Running Length: 91 minutes
MPAA Classification: PG for language and violence.
Cast: Ryan O’Neal, Bruce Dern, Isabelle Adjani, Ronee Blakely, Matt Clark, Felice Orlandi
Director: Walter Hill
Producer: Lawrence Gordon
Screenplay: Walter Hill
Ryan O’Neal (Love Story, Paper Moon) is the titular of Walter Hill’s classic crime flick, The Driver, which is one of those films from the 70s that has literally been cannibalized by others that have preceded it. Overall, The Driver is nothing more than your typical cops and robbers actioneer, but its intentional lack of character depth makes it somewhat intriguing. Hell, these guys don’t even names.
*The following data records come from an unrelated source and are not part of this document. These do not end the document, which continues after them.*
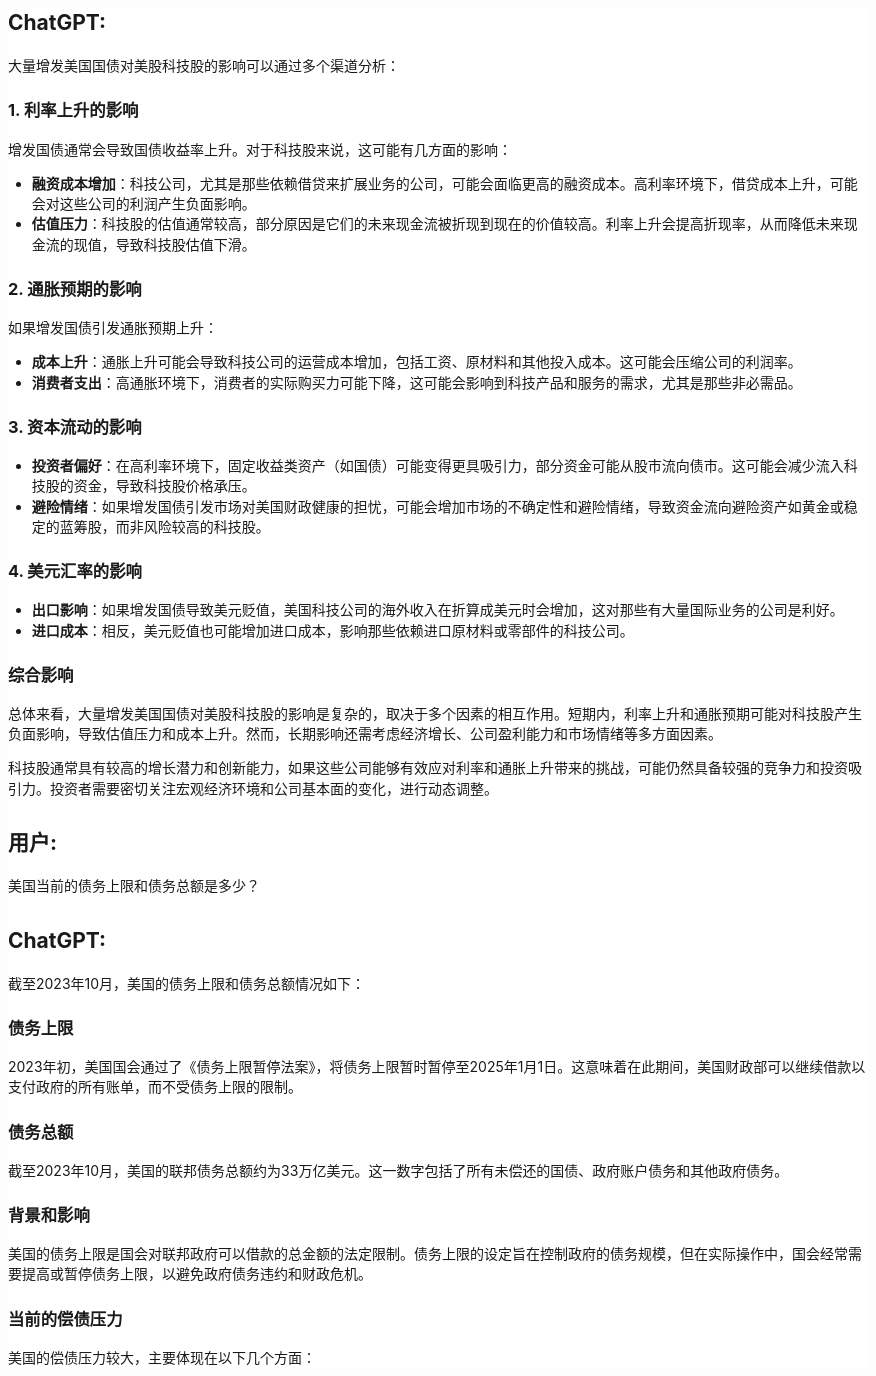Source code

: ## ChatGPT:
大量增发美国国债对美股科技股的影响可以通过多个渠道分析：

### 1. 利率上升的影响

增发国债通常会导致国债收益率上升。对于科技股来说，这可能有几方面的影响：

- **融资成本增加**：科技公司，尤其是那些依赖借贷来扩展业务的公司，可能会面临更高的融资成本。高利率环境下，借贷成本上升，可能会对这些公司的利润产生负面影响。
- **估值压力**：科技股的估值通常较高，部分原因是它们的未来现金流被折现到现在的价值较高。利率上升会提高折现率，从而降低未来现金流的现值，导致科技股估值下滑。

### 2. 通胀预期的影响

如果增发国债引发通胀预期上升：

- **成本上升**：通胀上升可能会导致科技公司的运营成本增加，包括工资、原材料和其他投入成本。这可能会压缩公司的利润率。
- **消费者支出**：高通胀环境下，消费者的实际购买力可能下降，这可能会影响到科技产品和服务的需求，尤其是那些非必需品。

### 3. 资本流动的影响

- **投资者偏好**：在高利率环境下，固定收益类资产（如国债）可能变得更具吸引力，部分资金可能从股市流向债市。这可能会减少流入科技股的资金，导致科技股价格承压。
- **避险情绪**：如果增发国债引发市场对美国财政健康的担忧，可能会增加市场的不确定性和避险情绪，导致资金流向避险资产如黄金或稳定的蓝筹股，而非风险较高的科技股。

### 4. 美元汇率的影响

- **出口影响**：如果增发国债导致美元贬值，美国科技公司的海外收入在折算成美元时会增加，这对那些有大量国际业务的公司是利好。
- **进口成本**：相反，美元贬值也可能增加进口成本，影响那些依赖进口原材料或零部件的科技公司。

### 综合影响

总体来看，大量增发美国国债对美股科技股的影响是复杂的，取决于多个因素的相互作用。短期内，利率上升和通胀预期可能对科技股产生负面影响，导致估值压力和成本上升。然而，长期影响还需考虑经济增长、公司盈利能力和市场情绪等多方面因素。

科技股通常具有较高的增长潜力和创新能力，如果这些公司能够有效应对利率和通胀上升带来的挑战，可能仍然具备较强的竞争力和投资吸引力。投资者需要密切关注宏观经济环境和公司基本面的变化，进行动态调整。

## 用户:
美国当前的债务上限和债务总额是多少？

## ChatGPT:
截至2023年10月，美国的债务上限和债务总额情况如下：

### 债务上限
2023年初，美国国会通过了《债务上限暂停法案》，将债务上限暂时暂停至2025年1月1日。这意味着在此期间，美国财政部可以继续借款以支付政府的所有账单，而不受债务上限的限制。

### 债务总额
截至2023年10月，美国的联邦债务总额约为33万亿美元。这一数字包括了所有未偿还的国债、政府账户债务和其他政府债务。

### 背景和影响
美国的债务上限是国会对联邦政府可以借款的总金额的法定限制。债务上限的设定旨在控制政府的债务规模，但在实际操作中，国会经常需要提高或暂停债务上限，以避免政府债务违约和财政危机。

### 当前的偿债压力
美国的偿债压力较大，主要体现在以下几个方面：
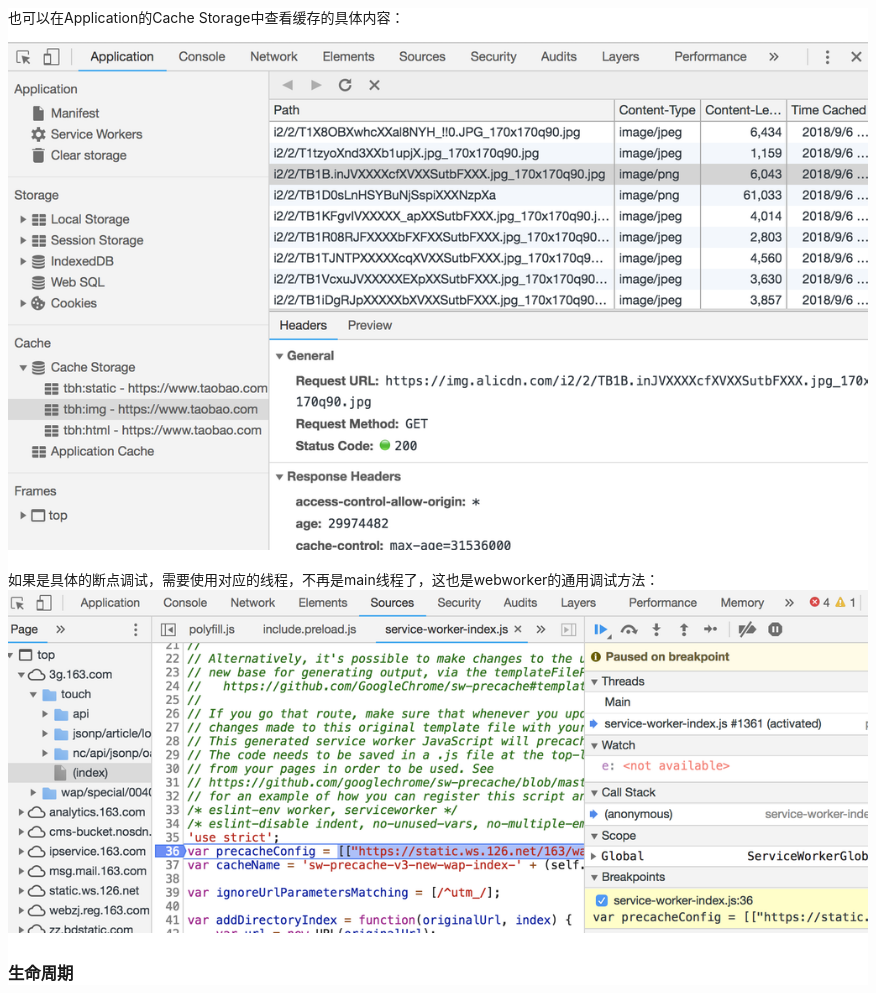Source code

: 也可以在Application的Cache Storage中查看缓存的具体内容：

![](/img/localBlog/687474703a2f2f6564752d696d6167652e6e6f73646e2e3132372e6e65742f65666234643830332d313361612d346430632d613430642d3534663832326661656165652e706e673f696d61676556696577267175616c6974793d313030.png)

如果是具体的断点调试，需要使用对应的线程，不再是main线程了，这也是webworker的通用调试方法：
![](/img/localBlog/687474703a2f2f6564752d696d6167652e6e6f73646e2e3132372e6e65742f61613931663862362d333933652d343938642d393461612d3533396236626135316430382e706e673f696d61676556696577267175616c6974793d313030.png)

### 生命周期
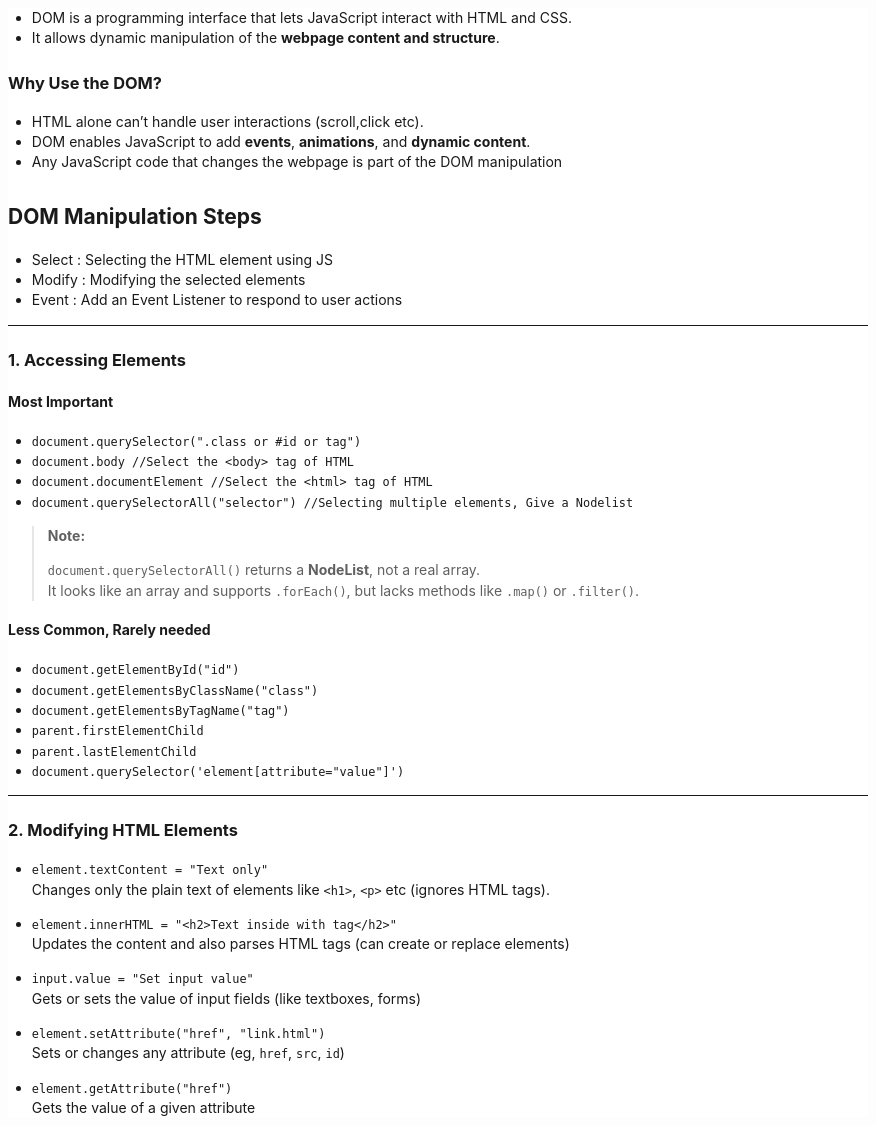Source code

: - DOM is a programming interface that lets JavaScript interact with HTML and CSS.
- It allows dynamic manipulation of the **webpage content and structure**.
  
### Why Use the DOM?
- HTML alone can’t handle user interactions (scroll,click etc).
- DOM enables JavaScript to add **events**, **animations**, and **dynamic content**.
- Any JavaScript code that changes the webpage is part of the DOM manipulation
  

## DOM Manipulation Steps
-	Select : Selecting the HTML element using JS
-	Modify : Modifying the selected elements
-	Event : Add an Event Listener to respond to user actions
  
---

### 1. Accessing Elements
#### Most Important
- `document.querySelector(".class or #id or tag")`
- `document.body //Select the <body> tag of HTML`
- `document.documentElement //Select the <html> tag of HTML`
- `document.querySelectorAll("selector") //Selecting multiple elements, Give a Nodelist`

> **Note:**
> 
> `document.querySelectorAll()` returns a **NodeList**, not a real array.  
> It looks like an array and supports `.forEach()`, but lacks methods like `.map()` or `.filter()`.

#### Less Common, Rarely needed
- `document.getElementById("id")`
- `document.getElementsByClassName("class")`
- `document.getElementsByTagName("tag")`
- `parent.firstElementChild`
- `parent.lastElementChild`
- `document.querySelector('element[attribute="value"]')`

---

### 2. Modifying HTML Elements

- `element.textContent = "Text only"` <br>
Changes only the plain text of elements like `<h1>`, `<p>` etc (ignores HTML tags).

- `element.innerHTML = "<h2>Text inside with tag</h2>"` <br>
Updates the content and also parses HTML tags (can create or replace elements)

- `input.value = "Set input value"` <br>
Gets or sets the value of input fields (like textboxes, forms)

- `element.setAttribute("href", "link.html")` <br>
Sets or changes any attribute (eg, `href`, `src`, `id`)

- `element.getAttribute("href")` <br>
Gets the value of a given attribute
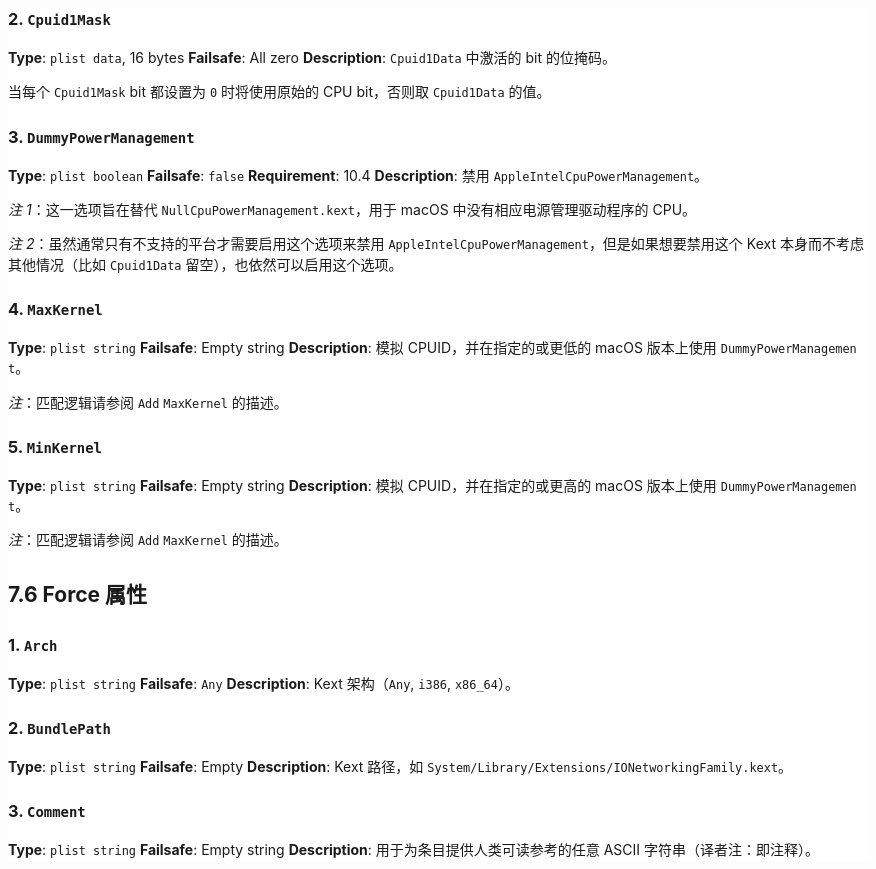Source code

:### 2. `Cpuid1Mask`

**Type**: `plist data`, 16 bytes
**Failsafe**: All zero
**Description**: `Cpuid1Data` 中激活的 bit 的位掩码。

当每个 `Cpuid1Mask` bit 都设置为 `0` 时将使用原始的 CPU bit，否则取 `Cpuid1Data` 的值。

### 3. `DummyPowerManagement`

**Type**: `plist boolean`
**Failsafe**: `false`
**Requirement**: 10.4
**Description**: 禁用 `AppleIntelCpuPowerManagement`。

*注 1*：这一选项旨在替代 `NullCpuPowerManagement.kext`，用于 macOS 中没有相应电源管理驱动程序的 CPU。

*注 2*：虽然通常只有不支持的平台才需要启用这个选项来禁用 `AppleIntelCpuPowerManagement`，但是如果想要禁用这个 Kext 本身而不考虑其他情况（比如 `Cpuid1Data` 留空），也依然可以启用这个选项。

### 4. `MaxKernel`

**Type**: `plist string`
**Failsafe**: Empty string
**Description**: 模拟 CPUID，并在指定的或更低的 macOS 版本上使用 `DummyPowerManagement`。

*注*：匹配逻辑请参阅 `Add` `MaxKernel` 的描述。

### 5. `MinKernel`

**Type**: `plist string`
**Failsafe**: Empty string
**Description**: 模拟 CPUID，并在指定的或更高的 macOS 版本上使用 `DummyPowerManagement`。

*注*：匹配逻辑请参阅 `Add` `MaxKernel` 的描述。

## 7.6 Force 属性

### 1. `Arch`

**Type**: `plist string`
**Failsafe**: `Any`
**Description**: Kext 架构（`Any`, `i386`, `x86_64`）。

### 2. `BundlePath`

**Type**: `plist string`
**Failsafe**: Empty
**Description**: Kext 路径，如 `System/Library/Extensions/IONetworkingFamily.kext`。

### 3. `Comment`

**Type**: `plist string`
**Failsafe**: Empty string
**Description**: 用于为条目提供人类可读参考的任意 ASCII 字符串（译者注：即注释）。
O’Neal is “The Driver”, a hardened professional who provides criminals and other assorted lowlifes with a getaway as long as they’re willing to pay enough. He’s the best in the business and knows it, which is why “The Detective” (Bruce Dern, Coming Home) is after him. The Detective is willing to do anything to catch “the cowboy who can’t be caught”, even if it means crossing the line of police procedure. And this time he’s got a fool-proof plan to put The Driver away for good, but it turns out that The Driver has got plans of his own.
Most will find their attention invested in the two car chases that bookend The Driver, as these are indubitably the film’s finest moments. Magnificently executed, paced, and edited, these chases are what the film is mainly known for, and for good reason, too. Philip H. Lathrop’s daring cinematography weaves through the streets of Los Angeles as The Driver either eludes pursuing police cruisers or stays on the tail of opposing criminals. And as long as these chases are – (each one clocks in at about eight minutes) – they are never boring.
O’Neal wears the same distant expression for most of the movie and it suits his character. He looks detached, empty. The Driver lives alone, has no real friends, and doesn’t talk much, and O’Neal captures most of this quite well. His handsome features are deceptive, for he’s capable of killing with the snap of a finger. You expect one thing and get the other. Opposite him is Dern, who you can tell is really relishing his role. The Detective is grossly self-confident and conceited, and seems just about as seedy as the supposed bad guys that he’s after. (His final expression at the end of the film is priceless.)
Walter Hill manages to turn Los Angeles into a very dark and sinister place; a place where crime runs rampant and police sirens echo throughout most of the night. The Driver is nothing remarkable and it’s nothing close to original, but it’s cool and very entertaining.